Start of Provided material
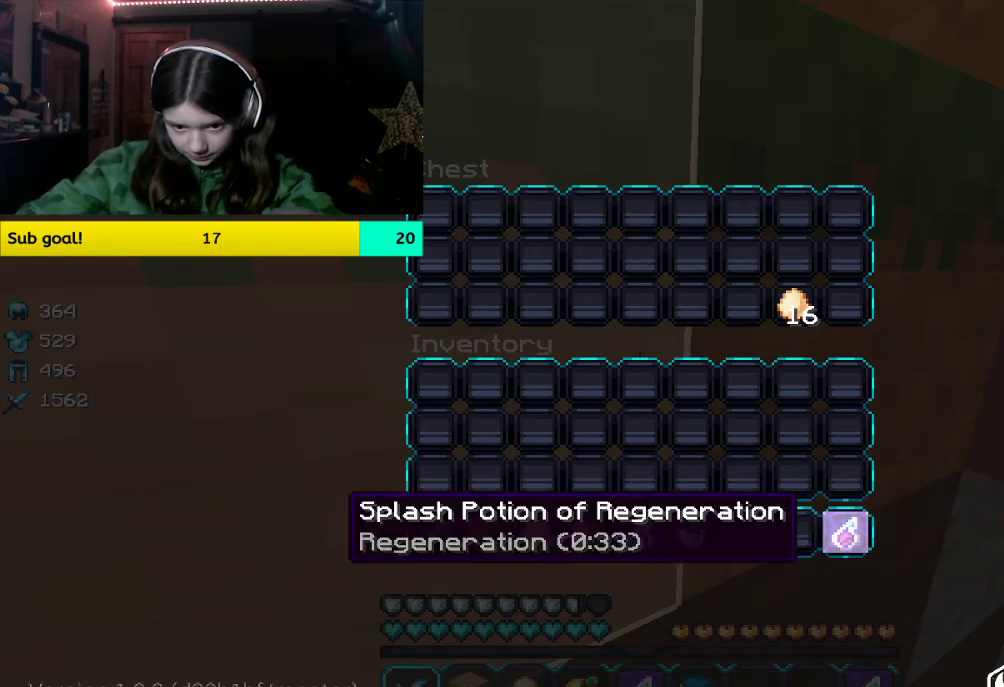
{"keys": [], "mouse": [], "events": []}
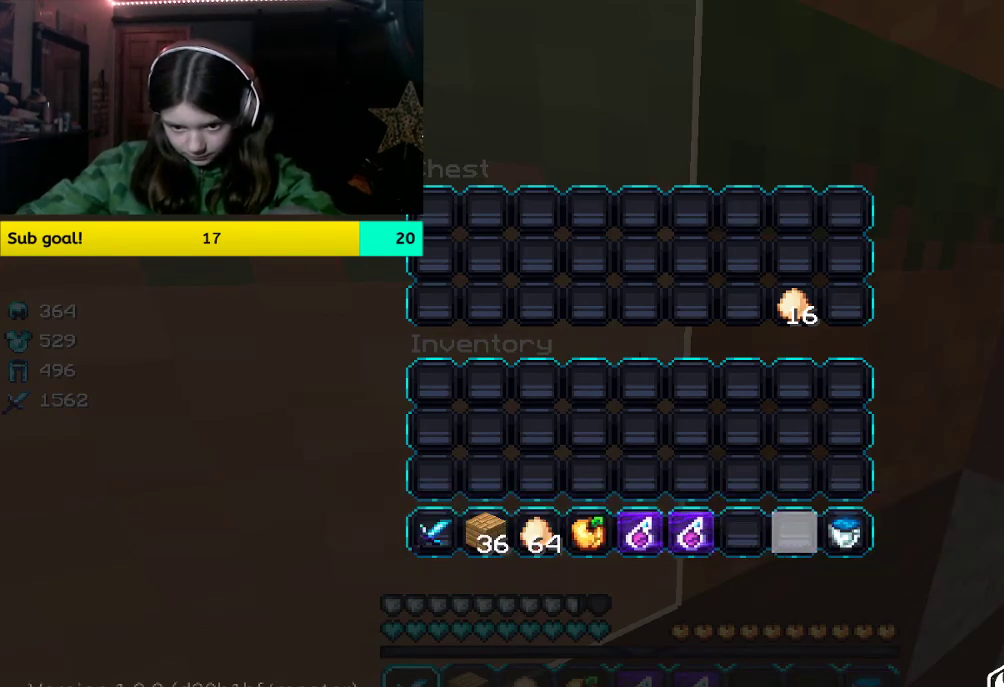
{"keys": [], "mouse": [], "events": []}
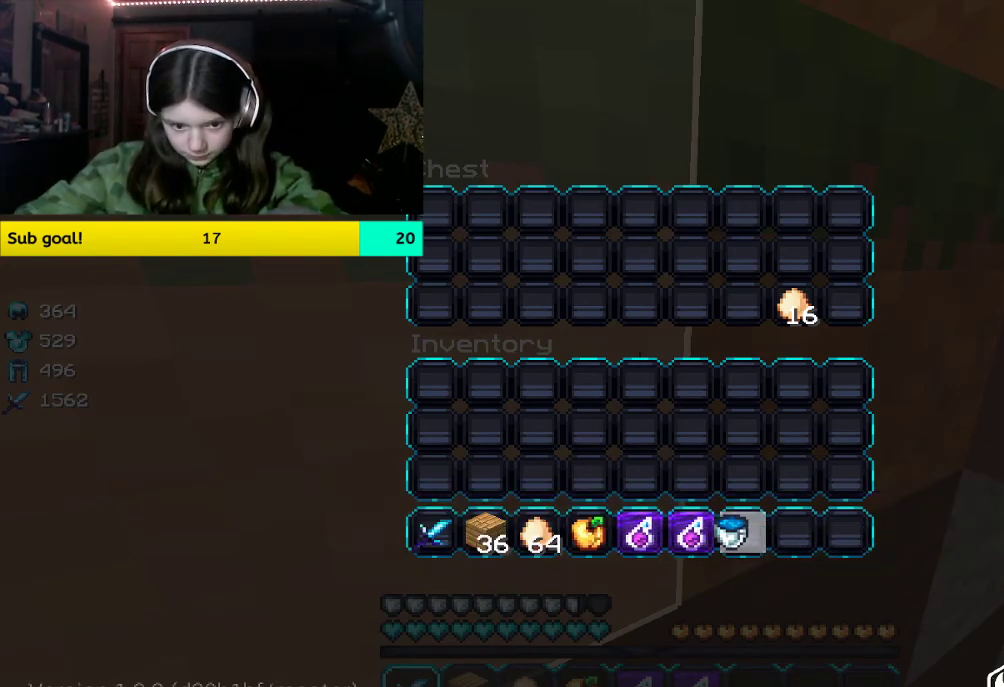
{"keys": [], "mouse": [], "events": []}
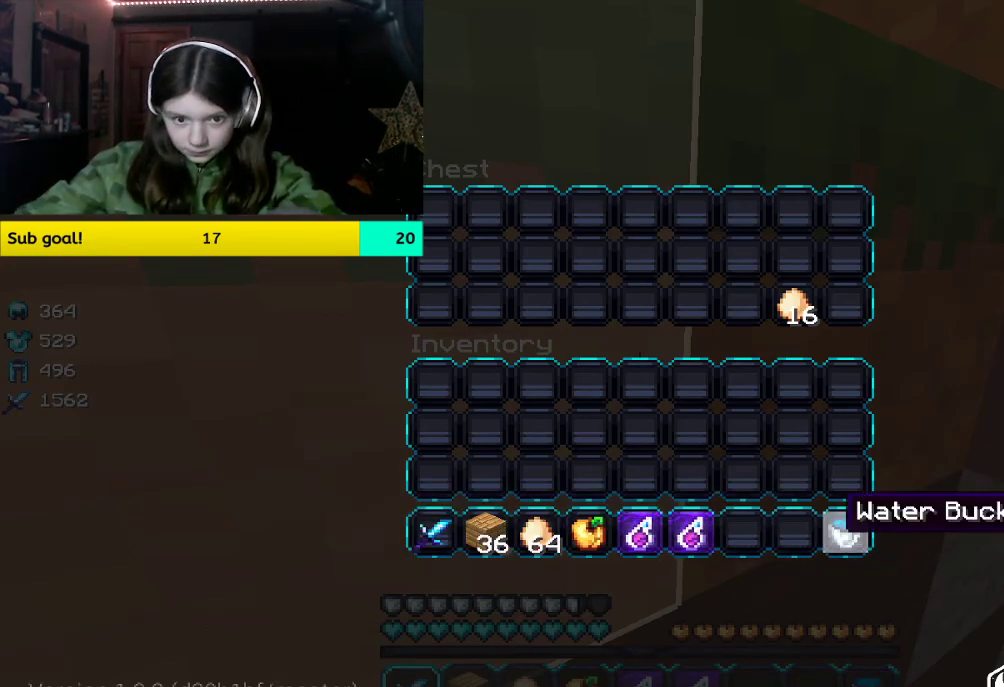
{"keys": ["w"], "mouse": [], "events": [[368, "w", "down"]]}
End of Provided material
* _The problem_: When you retype the material above, copy each line exactly and drop whatever images appear in it.

* _Task answer_:
{"keys": [], "mouse": [], "events": []}
{"keys": [], "mouse": [], "events": []}
{"keys": [], "mouse": [], "events": []}
{"keys": ["w"], "mouse": [], "events": [[368, "w", "down"]]}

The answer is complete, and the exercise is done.